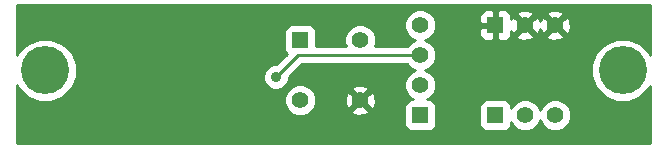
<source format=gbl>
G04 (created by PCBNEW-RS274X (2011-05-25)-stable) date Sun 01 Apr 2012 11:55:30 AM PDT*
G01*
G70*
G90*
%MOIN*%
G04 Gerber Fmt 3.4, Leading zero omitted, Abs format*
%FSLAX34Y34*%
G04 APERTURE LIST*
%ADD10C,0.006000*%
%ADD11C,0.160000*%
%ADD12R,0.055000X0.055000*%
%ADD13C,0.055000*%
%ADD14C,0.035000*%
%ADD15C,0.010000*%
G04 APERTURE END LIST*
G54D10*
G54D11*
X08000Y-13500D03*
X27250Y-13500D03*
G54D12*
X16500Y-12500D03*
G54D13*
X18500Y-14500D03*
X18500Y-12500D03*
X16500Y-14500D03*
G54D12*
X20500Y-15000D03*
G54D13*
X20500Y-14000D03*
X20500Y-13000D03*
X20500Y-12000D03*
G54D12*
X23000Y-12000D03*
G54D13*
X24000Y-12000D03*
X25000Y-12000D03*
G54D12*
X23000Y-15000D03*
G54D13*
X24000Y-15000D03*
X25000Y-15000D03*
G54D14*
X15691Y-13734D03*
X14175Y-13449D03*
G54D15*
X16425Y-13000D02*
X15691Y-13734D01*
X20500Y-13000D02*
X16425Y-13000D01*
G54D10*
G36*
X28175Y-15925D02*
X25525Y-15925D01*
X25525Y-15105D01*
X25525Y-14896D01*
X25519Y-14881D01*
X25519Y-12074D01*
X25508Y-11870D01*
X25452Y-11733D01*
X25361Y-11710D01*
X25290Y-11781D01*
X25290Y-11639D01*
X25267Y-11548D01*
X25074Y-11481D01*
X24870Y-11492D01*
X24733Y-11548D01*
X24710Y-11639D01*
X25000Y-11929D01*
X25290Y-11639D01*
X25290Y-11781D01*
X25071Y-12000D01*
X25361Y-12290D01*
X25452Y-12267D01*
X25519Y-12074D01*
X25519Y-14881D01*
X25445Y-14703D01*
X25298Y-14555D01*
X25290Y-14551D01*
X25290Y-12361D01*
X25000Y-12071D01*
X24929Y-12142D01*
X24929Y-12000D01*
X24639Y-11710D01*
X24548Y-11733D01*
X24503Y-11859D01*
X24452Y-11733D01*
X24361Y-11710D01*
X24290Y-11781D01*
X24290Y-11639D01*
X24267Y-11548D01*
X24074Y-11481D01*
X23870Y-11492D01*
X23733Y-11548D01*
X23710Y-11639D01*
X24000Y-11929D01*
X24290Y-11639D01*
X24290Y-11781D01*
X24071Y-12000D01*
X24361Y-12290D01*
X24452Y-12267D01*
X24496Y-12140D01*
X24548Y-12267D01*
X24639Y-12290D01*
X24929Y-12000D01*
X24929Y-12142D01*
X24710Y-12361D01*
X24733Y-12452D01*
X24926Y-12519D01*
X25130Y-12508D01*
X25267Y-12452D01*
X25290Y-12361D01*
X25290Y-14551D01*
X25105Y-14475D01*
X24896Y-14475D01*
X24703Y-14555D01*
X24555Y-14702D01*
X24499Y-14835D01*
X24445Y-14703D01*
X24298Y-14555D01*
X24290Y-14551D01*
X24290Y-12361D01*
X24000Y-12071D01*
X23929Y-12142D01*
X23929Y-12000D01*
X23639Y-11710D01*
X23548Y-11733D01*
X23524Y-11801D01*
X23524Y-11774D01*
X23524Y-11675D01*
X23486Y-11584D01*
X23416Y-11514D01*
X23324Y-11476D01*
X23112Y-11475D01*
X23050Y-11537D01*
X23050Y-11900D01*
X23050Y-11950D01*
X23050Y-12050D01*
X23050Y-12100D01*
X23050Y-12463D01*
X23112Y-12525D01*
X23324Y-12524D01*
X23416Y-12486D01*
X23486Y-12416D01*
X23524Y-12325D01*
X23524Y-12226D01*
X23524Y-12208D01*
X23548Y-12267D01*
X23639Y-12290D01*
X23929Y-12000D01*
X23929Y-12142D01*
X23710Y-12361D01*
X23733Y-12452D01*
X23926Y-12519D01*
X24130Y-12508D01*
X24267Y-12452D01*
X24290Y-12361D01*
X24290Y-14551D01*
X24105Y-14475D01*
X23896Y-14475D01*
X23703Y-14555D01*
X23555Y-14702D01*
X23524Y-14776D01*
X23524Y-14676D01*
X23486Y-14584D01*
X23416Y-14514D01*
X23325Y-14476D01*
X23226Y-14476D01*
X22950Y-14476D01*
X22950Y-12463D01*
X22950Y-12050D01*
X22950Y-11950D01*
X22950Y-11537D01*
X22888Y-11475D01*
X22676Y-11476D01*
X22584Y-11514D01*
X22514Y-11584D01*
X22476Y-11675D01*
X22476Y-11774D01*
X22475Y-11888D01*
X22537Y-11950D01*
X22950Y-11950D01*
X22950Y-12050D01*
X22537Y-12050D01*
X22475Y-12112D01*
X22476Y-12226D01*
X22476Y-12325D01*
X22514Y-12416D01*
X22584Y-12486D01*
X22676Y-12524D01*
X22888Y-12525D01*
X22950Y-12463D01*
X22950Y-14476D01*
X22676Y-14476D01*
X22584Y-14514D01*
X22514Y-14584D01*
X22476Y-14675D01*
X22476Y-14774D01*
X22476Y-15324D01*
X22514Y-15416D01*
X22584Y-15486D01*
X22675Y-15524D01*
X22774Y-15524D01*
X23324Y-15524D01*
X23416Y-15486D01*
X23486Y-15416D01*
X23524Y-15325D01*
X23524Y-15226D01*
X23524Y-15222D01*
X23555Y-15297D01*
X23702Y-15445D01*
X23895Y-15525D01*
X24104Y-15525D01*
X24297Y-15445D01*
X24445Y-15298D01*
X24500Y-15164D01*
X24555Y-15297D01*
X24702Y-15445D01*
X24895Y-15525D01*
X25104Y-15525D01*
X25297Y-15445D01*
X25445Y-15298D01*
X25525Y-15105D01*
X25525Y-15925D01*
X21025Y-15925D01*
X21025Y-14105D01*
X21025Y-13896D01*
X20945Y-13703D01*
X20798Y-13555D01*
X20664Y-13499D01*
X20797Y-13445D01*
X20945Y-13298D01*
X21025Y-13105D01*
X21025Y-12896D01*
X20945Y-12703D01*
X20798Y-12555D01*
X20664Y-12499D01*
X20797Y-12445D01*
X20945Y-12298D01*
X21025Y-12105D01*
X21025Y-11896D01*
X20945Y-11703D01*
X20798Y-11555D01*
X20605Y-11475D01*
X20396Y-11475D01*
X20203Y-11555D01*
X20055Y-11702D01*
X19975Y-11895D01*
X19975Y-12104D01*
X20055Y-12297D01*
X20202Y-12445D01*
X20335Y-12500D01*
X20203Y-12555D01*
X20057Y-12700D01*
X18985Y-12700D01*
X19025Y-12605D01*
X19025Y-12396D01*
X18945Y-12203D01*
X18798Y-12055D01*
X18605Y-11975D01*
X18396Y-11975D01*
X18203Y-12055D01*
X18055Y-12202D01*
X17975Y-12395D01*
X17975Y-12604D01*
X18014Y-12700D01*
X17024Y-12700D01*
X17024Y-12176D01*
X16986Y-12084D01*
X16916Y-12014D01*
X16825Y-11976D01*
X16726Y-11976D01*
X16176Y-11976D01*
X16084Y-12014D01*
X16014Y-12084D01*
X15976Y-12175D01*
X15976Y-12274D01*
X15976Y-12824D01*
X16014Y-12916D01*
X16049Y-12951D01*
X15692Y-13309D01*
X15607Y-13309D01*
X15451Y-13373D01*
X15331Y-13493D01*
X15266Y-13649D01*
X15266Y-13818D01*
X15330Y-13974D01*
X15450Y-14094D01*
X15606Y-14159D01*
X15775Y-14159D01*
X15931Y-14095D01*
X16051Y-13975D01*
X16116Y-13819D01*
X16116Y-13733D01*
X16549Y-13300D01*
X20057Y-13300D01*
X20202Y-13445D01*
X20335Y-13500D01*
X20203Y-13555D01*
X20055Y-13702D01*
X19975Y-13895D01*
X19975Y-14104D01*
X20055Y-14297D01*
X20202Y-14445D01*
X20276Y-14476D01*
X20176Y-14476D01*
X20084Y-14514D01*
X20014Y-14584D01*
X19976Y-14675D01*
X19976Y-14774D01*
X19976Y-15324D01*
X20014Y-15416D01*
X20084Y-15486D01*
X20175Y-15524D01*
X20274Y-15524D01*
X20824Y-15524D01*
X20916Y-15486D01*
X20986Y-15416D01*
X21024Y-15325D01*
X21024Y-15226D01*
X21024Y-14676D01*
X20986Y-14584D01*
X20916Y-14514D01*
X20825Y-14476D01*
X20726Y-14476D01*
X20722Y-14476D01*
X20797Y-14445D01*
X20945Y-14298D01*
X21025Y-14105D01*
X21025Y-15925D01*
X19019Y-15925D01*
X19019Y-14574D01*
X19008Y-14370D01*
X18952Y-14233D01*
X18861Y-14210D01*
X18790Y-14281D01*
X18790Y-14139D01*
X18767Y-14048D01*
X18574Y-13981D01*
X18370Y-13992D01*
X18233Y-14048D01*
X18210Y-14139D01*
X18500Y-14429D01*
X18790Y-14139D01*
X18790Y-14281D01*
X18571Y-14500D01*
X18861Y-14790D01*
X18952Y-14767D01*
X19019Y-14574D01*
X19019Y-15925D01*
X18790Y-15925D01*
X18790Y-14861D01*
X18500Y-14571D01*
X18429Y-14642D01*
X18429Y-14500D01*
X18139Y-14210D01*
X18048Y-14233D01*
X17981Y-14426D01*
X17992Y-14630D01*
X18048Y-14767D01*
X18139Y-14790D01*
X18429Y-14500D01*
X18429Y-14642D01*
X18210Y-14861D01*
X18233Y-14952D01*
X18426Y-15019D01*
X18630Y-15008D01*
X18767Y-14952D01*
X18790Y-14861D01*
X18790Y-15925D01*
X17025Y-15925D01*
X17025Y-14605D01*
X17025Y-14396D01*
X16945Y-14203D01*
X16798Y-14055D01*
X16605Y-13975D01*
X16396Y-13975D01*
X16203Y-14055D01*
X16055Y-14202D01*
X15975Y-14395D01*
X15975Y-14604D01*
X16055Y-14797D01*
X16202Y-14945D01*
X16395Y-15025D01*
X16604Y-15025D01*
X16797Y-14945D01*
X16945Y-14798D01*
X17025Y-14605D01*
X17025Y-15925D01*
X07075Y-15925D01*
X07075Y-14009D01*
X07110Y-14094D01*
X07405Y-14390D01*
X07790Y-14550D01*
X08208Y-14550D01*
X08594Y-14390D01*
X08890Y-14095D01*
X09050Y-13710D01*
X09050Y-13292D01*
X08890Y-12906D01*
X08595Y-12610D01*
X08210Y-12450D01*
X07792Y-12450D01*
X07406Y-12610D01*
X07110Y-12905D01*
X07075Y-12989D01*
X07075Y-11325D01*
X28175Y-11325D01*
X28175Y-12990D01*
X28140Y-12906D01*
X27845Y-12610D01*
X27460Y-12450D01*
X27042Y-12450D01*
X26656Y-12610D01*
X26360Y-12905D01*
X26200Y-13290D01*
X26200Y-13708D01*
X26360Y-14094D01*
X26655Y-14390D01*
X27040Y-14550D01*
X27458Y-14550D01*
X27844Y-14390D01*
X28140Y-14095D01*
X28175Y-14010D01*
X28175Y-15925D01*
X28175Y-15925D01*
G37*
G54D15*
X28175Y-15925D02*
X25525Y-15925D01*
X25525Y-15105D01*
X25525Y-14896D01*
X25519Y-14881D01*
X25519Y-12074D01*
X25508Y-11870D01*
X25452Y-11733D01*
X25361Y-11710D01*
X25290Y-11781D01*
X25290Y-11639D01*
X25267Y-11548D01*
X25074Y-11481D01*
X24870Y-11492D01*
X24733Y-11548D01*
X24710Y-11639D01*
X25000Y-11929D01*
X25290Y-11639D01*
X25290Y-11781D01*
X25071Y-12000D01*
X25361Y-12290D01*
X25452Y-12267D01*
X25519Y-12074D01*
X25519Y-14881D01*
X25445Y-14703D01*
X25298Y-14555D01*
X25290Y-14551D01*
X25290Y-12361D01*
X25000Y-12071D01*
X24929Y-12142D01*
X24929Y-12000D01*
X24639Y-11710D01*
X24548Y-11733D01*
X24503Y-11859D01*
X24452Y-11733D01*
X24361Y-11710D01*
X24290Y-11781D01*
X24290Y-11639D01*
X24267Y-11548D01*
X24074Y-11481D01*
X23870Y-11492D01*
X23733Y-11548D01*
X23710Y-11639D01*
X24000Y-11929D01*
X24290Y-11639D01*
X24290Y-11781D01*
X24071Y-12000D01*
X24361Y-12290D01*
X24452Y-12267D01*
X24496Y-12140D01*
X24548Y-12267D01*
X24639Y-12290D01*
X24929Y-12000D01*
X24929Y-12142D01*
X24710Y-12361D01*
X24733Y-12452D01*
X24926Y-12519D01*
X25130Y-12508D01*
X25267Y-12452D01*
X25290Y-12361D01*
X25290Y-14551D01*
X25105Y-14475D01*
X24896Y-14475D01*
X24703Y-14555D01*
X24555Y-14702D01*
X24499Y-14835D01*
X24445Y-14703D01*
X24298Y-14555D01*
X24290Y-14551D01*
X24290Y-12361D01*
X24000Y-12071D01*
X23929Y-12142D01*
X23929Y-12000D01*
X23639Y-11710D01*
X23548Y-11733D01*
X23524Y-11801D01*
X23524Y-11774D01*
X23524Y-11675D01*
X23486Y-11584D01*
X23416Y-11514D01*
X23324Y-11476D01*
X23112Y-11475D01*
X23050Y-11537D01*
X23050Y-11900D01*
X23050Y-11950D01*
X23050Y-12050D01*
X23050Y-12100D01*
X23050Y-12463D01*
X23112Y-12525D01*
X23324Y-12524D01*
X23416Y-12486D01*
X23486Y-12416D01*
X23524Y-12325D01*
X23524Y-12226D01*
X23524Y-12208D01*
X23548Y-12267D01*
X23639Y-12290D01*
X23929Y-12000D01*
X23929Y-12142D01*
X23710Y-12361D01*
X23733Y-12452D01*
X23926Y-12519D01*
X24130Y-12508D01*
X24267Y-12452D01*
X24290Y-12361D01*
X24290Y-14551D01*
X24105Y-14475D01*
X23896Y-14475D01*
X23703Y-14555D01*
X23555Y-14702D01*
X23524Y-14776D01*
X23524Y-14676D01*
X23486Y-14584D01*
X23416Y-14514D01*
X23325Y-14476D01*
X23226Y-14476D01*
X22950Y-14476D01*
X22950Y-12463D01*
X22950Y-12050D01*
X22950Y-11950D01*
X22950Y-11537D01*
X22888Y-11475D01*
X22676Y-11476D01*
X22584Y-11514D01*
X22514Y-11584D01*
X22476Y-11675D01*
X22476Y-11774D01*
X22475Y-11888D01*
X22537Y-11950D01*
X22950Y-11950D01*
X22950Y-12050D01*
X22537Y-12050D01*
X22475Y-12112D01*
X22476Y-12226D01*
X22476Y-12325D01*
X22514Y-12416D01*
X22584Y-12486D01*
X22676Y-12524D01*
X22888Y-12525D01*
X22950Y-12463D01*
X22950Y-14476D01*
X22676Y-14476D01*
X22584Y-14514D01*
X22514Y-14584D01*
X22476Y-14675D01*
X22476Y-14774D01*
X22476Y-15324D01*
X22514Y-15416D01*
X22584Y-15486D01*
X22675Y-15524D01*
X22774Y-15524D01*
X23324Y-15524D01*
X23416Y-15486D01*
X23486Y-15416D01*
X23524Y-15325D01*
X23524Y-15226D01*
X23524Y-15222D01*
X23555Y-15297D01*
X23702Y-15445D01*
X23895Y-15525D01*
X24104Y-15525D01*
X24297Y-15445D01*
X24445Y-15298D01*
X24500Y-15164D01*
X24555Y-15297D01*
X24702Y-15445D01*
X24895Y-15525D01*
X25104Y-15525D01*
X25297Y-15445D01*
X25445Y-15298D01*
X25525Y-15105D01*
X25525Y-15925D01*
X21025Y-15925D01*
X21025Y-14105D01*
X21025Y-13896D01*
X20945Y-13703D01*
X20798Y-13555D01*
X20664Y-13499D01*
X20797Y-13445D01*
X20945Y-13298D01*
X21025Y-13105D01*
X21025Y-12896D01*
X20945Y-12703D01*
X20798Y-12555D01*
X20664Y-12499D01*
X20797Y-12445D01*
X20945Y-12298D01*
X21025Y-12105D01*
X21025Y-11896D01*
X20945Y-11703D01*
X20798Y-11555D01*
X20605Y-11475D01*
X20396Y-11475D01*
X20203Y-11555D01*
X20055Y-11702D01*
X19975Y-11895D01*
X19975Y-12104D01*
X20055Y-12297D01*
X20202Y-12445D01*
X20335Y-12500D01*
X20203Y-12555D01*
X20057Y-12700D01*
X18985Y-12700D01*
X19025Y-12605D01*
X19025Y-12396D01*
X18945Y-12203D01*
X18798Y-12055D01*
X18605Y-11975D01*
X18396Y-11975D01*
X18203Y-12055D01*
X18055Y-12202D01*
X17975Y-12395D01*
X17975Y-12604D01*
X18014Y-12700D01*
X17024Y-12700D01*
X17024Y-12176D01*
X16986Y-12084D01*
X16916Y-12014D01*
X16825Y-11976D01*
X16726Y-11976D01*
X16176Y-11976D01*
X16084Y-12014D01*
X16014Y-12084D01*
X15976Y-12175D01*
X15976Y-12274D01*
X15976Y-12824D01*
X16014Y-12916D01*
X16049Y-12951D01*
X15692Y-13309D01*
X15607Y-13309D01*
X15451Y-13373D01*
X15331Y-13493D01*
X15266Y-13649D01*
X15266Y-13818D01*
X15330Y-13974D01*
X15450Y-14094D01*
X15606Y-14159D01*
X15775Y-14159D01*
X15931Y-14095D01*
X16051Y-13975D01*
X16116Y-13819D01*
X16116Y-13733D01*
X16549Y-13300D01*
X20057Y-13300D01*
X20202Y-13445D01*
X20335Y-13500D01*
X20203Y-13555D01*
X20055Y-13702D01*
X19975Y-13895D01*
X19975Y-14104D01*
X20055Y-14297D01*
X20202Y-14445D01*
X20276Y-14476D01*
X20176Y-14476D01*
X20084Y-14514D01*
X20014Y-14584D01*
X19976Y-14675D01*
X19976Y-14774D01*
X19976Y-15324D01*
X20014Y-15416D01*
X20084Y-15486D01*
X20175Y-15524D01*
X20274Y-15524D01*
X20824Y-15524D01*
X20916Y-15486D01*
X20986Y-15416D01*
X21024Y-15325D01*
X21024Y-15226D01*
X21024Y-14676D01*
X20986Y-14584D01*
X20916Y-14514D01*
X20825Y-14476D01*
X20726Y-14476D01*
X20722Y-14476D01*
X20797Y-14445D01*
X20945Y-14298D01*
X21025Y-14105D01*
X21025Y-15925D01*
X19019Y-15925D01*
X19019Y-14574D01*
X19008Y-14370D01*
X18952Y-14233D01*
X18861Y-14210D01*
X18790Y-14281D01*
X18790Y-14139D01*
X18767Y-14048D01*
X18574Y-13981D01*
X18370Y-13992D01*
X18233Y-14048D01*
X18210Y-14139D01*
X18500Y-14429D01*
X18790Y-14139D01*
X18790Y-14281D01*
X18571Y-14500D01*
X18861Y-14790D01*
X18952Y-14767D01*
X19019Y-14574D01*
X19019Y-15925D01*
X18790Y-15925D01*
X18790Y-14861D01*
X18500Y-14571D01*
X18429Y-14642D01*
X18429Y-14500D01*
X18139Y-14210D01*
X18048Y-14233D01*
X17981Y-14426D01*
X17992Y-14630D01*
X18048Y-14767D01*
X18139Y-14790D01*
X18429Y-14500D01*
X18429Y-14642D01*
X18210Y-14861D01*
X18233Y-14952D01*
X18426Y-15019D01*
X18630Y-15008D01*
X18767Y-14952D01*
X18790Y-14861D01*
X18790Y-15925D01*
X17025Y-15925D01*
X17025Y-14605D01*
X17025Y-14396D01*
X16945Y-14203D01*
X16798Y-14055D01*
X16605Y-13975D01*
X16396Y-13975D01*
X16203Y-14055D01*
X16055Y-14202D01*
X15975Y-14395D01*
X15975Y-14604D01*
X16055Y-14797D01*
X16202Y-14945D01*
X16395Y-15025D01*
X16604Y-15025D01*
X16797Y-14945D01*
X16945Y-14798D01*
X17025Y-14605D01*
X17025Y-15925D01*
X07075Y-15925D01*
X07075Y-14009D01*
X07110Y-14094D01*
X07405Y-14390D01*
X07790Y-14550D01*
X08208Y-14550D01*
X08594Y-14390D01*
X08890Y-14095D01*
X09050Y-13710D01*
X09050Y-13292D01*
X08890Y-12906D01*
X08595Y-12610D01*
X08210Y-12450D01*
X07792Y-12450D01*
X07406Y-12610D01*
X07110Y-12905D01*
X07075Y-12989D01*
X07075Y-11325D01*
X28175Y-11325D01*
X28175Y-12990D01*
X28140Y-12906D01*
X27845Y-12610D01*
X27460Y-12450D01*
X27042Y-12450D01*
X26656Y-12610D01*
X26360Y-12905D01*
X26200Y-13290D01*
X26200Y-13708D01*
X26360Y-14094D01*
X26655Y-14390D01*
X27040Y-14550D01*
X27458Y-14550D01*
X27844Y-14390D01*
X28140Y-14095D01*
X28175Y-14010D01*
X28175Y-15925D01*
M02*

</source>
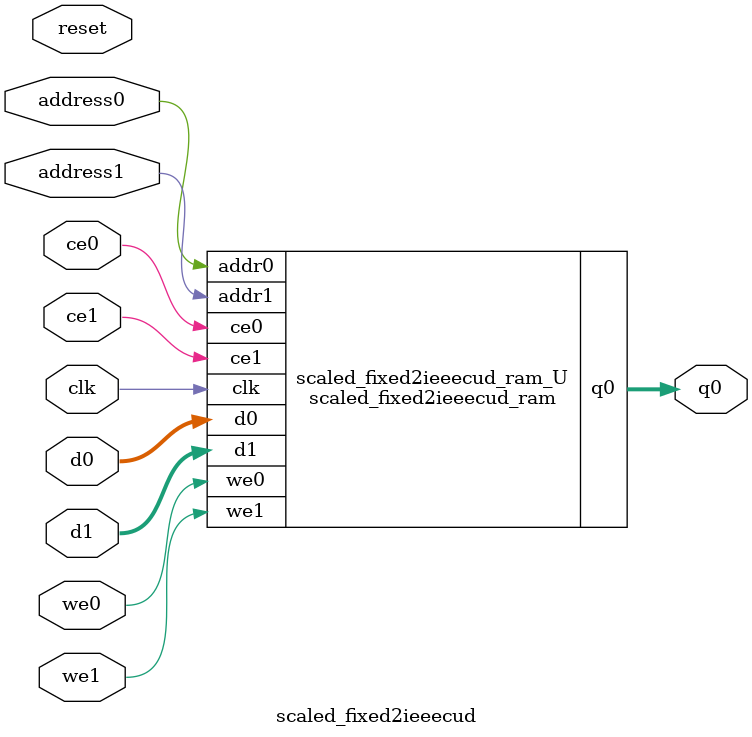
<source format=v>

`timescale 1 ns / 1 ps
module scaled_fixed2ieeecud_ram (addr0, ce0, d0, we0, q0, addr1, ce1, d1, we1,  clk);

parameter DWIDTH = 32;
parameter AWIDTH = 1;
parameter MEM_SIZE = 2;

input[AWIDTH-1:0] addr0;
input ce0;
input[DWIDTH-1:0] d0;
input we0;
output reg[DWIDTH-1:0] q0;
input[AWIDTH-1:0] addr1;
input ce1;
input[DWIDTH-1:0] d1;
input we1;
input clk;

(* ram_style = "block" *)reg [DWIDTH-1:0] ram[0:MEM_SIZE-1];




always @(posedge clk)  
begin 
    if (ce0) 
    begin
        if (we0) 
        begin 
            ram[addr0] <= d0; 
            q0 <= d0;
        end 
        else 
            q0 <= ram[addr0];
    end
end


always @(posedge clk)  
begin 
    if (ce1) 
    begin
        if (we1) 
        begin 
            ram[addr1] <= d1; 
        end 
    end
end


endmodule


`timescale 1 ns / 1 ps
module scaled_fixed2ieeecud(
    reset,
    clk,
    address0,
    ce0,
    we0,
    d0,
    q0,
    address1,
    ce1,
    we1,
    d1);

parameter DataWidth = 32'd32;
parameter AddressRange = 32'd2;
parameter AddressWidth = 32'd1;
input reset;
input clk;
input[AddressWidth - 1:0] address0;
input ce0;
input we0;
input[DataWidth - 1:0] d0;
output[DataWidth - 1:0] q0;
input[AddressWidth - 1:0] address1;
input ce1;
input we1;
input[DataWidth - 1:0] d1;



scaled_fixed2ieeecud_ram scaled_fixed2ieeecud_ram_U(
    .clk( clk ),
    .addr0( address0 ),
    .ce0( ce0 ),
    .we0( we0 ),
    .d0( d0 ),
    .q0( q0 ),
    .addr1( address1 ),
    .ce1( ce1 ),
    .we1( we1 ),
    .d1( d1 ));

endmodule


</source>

****

» **Directions**:
Search the records above for the string "format" and copy each line that holds it.

» **Written solution**:
<source format=gbl>
G04 Gerber Fmt 3.4, Leading zero omitted, Abs format*
<source format=v>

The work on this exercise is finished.